Denim & Steel Interactive
Est. 2011
4643 Main Street
Vancouver, BC V5V 3R6
Even work that happens in the nowhere/everywhere of the Internet comes from a physical place. The place where we work and live is the unceded territories of the xʷməθkʷəy̓əm (Musqueam), Sḵwx̱wú7mesh (Squamish), and səlilwətaɬ (Tsleil-Waututh) Nations.
We live and work on stolen land.
There are many ways to word a land acknowledgement. Why did we choose these words, exactly?
Once arresting, land acknowledgements are now familiar in many public spaces and gatherings. The repetition works, but the paradox is that it can dull the poignancy of these important statements. Online we often see land acknowledgements shuffled into footers and About pages, more of a checkbox than a felt statement.
Stolen land isn’t a phrase we came up with, and it is strong wording. We invoke it here to keep our own awareness of Reconciliation sharp. In our design work we take conscious steps to ensure land acknowledgements are more than easily overlooked boilerplate. These are small steps in a long process; they’re made to remind us and others of the work ahead.

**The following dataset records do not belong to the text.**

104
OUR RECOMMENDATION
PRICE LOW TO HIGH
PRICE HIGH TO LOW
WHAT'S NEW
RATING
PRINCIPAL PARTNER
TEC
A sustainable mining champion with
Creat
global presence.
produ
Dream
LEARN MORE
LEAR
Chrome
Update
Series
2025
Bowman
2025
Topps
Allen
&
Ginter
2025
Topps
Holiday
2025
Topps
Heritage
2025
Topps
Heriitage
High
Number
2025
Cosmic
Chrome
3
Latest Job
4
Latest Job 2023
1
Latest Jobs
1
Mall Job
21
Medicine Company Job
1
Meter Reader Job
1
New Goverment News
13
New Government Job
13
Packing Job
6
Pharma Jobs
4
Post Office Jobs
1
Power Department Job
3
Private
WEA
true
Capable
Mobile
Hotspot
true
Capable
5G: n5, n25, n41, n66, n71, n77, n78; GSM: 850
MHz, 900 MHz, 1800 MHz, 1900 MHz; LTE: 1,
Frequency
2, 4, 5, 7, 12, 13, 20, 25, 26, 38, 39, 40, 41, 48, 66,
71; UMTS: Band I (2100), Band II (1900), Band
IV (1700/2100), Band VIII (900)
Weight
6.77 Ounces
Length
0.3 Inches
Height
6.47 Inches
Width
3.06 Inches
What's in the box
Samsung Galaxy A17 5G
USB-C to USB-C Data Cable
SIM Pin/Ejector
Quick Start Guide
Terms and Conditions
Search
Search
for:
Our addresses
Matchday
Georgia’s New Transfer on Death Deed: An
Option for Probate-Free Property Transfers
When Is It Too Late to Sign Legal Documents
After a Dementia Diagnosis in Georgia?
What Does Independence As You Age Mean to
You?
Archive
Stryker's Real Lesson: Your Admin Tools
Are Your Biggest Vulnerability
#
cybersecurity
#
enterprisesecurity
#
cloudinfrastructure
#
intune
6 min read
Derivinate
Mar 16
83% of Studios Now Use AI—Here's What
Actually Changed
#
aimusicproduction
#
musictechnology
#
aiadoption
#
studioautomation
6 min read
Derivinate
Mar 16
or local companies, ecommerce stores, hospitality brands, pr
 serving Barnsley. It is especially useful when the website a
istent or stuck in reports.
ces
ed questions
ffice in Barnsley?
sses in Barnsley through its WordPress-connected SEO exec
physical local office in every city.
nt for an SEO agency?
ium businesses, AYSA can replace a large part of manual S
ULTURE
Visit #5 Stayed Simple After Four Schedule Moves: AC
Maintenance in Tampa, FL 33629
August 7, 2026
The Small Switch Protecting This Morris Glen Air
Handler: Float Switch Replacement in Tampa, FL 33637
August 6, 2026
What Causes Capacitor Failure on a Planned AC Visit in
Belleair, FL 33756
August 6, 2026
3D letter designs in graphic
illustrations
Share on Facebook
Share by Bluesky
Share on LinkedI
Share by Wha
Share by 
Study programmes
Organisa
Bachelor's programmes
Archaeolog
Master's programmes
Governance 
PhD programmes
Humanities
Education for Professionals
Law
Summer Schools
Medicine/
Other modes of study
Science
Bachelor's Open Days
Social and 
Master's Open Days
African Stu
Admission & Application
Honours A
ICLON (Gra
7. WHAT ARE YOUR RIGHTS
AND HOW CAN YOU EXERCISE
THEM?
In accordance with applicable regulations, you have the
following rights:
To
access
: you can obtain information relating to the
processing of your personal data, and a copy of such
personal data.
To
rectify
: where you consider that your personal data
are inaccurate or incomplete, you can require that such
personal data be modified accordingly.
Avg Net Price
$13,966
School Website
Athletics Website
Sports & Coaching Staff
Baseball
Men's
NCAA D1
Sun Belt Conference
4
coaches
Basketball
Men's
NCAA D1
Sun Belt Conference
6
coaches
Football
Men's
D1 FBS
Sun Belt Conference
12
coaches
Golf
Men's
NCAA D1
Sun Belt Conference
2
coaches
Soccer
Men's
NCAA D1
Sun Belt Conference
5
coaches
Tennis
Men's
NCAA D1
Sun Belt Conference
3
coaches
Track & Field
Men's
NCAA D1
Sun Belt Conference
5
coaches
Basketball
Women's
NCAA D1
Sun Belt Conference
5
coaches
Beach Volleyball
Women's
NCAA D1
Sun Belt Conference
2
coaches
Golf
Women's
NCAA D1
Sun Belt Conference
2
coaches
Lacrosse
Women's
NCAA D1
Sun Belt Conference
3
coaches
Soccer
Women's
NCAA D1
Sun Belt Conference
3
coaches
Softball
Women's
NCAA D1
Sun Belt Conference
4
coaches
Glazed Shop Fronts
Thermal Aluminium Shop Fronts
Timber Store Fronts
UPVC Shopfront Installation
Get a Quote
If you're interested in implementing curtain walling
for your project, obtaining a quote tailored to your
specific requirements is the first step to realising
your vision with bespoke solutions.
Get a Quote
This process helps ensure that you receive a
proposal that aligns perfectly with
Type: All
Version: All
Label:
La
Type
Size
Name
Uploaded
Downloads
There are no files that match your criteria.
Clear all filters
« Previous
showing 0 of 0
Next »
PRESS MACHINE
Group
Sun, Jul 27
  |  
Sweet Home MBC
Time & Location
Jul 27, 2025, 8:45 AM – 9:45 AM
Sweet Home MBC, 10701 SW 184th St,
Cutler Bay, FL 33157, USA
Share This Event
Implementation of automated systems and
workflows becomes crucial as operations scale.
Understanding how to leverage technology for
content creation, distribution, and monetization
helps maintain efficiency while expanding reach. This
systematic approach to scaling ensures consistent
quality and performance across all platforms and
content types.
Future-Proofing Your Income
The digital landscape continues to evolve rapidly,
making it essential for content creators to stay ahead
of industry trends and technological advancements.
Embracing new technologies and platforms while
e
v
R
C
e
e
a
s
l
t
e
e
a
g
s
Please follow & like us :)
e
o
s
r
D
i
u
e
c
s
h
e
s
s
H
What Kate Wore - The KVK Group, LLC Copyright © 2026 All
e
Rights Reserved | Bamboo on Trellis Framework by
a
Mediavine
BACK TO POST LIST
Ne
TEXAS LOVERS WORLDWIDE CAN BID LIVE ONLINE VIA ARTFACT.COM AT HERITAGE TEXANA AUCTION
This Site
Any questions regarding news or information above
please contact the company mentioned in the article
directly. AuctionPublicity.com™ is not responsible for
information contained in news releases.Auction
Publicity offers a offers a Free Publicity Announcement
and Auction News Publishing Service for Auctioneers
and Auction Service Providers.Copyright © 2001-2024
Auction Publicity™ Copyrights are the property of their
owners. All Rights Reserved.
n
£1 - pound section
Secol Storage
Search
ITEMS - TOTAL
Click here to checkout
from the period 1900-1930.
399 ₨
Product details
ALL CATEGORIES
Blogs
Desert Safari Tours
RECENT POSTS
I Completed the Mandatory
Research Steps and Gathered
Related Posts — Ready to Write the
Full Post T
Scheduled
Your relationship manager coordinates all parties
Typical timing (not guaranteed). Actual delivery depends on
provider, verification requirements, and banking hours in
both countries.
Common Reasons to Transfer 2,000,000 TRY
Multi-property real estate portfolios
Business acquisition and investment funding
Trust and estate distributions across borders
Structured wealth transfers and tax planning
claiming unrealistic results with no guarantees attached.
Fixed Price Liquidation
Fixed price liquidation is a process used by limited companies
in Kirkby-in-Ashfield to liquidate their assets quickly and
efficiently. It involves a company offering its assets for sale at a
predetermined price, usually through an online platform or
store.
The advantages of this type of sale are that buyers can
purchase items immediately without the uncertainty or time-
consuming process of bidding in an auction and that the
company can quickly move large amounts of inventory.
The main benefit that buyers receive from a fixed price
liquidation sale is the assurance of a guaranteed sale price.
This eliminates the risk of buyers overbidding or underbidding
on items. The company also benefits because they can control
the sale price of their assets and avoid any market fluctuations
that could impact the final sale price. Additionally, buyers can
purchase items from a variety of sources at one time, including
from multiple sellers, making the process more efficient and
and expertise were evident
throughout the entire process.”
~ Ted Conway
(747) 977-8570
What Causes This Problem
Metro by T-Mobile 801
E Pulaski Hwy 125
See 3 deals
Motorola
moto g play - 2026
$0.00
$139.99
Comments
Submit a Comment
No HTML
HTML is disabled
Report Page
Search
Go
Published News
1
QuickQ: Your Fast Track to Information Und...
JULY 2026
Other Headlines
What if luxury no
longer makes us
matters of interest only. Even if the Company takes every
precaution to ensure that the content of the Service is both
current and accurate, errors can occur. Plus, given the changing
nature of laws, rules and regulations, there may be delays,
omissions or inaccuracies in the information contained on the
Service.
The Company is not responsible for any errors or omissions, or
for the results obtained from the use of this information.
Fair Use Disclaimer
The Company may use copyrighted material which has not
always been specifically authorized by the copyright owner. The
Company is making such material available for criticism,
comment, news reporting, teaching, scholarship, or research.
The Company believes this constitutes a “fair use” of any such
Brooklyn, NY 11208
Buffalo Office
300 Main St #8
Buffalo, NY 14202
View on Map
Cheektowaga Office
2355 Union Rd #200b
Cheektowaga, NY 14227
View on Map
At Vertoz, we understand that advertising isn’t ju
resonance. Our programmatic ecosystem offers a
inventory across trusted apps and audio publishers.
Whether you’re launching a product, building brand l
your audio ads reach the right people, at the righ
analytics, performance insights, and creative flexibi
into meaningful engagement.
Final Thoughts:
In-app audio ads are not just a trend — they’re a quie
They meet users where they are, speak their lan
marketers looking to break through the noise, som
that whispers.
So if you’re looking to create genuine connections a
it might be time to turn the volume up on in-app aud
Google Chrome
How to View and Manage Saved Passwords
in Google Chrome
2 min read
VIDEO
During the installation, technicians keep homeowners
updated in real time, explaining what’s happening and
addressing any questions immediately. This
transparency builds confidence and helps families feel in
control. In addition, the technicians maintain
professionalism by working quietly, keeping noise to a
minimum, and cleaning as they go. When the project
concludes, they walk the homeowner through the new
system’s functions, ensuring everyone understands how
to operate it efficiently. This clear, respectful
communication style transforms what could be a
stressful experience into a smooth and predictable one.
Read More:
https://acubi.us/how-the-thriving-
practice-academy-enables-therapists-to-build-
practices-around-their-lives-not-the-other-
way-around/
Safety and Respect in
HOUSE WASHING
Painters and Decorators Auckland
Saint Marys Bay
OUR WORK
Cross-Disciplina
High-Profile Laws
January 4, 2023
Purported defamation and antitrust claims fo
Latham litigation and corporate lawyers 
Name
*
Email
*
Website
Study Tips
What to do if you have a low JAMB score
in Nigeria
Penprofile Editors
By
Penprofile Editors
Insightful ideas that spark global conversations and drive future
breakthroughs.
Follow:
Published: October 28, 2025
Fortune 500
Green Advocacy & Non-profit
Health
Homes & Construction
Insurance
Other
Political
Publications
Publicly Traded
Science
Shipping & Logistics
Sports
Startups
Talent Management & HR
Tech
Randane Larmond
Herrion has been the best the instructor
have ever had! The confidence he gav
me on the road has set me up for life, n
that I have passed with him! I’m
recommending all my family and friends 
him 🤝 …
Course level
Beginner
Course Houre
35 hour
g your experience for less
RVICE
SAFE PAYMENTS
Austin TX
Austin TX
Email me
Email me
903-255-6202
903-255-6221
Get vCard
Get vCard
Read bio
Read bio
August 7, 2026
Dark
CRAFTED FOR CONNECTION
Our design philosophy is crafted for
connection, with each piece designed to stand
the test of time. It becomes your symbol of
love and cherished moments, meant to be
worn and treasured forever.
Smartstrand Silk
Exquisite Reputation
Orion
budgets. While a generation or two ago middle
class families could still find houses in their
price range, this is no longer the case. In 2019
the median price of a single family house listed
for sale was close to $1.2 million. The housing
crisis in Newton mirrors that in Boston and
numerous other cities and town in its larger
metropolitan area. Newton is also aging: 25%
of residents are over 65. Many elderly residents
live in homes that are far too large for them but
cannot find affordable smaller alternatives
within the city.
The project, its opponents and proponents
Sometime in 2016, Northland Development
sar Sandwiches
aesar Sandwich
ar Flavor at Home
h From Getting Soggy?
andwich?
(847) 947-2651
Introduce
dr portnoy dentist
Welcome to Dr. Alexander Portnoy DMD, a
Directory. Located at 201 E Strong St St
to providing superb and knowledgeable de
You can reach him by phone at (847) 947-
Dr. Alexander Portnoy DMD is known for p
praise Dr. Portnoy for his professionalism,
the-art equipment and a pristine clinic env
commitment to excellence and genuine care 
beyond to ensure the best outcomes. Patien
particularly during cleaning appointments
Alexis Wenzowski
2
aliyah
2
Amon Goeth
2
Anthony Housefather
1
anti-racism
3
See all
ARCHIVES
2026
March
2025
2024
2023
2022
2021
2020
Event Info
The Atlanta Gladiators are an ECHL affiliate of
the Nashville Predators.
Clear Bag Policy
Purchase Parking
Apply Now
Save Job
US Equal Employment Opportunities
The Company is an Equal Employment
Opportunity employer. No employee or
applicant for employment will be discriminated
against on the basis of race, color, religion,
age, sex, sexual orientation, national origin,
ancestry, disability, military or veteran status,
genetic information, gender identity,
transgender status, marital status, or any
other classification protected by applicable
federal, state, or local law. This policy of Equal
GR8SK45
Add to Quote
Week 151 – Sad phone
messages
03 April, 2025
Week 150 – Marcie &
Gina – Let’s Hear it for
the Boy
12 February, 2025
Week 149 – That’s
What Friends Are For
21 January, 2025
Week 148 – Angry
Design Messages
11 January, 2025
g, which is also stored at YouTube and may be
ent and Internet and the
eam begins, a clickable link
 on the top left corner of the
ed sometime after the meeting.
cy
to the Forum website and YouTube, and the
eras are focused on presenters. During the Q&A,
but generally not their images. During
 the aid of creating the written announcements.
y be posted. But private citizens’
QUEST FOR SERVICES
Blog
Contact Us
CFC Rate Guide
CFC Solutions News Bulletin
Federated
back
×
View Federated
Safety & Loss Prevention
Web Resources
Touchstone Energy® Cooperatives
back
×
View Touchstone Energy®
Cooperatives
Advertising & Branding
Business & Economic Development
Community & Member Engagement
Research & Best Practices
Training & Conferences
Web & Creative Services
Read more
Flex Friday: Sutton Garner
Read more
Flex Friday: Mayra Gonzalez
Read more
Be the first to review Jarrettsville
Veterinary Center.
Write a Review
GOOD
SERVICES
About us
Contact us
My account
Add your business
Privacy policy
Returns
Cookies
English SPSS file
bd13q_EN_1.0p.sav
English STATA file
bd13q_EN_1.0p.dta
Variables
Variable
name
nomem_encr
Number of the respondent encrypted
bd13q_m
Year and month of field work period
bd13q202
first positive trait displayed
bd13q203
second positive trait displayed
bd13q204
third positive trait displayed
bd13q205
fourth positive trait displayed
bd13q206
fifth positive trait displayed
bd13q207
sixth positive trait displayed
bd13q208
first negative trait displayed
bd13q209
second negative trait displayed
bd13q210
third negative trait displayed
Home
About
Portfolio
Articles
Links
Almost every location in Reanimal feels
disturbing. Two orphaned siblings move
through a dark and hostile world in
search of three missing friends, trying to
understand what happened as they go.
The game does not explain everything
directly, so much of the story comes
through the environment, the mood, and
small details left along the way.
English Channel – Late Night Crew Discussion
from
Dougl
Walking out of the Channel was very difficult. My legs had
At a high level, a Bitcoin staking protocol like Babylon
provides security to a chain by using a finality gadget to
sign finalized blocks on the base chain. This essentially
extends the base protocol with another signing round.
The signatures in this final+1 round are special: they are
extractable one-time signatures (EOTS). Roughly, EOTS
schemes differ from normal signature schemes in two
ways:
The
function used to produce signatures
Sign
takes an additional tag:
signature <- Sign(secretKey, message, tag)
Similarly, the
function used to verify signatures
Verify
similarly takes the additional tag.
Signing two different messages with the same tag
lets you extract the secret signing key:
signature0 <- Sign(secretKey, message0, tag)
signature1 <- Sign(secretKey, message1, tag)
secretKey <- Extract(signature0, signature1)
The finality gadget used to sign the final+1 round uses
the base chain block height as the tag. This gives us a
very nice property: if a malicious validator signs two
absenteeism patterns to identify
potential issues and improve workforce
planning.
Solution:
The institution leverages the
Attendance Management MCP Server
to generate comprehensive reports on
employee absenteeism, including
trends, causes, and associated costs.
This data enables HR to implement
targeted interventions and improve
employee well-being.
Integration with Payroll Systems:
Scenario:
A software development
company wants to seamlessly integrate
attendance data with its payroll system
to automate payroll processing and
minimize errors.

The area now called Metro Vancouver is a study of dramatic contrasts: sea level breaks to the sharp rise of mountains, wealth and hardship abut and overlap, and a gentle climate belies a fitfully slumbering tectonic monster.
Everywhere we look here we find life and change at different scales. Living here means being alert to confluences and conflicts, and being careful not to fall into anxiety or whatever-ism. It’s a place that challenges and inspires, and makes evident the many types of edges that we live along. That awareness is infused in our way of working, and makes our work something that couldn’t be the same were it from anywhere else.
To us, this is an inspiring place in many ways. But those inspirations come with a responsibility to recognize the historical wrongs that led to our presence here.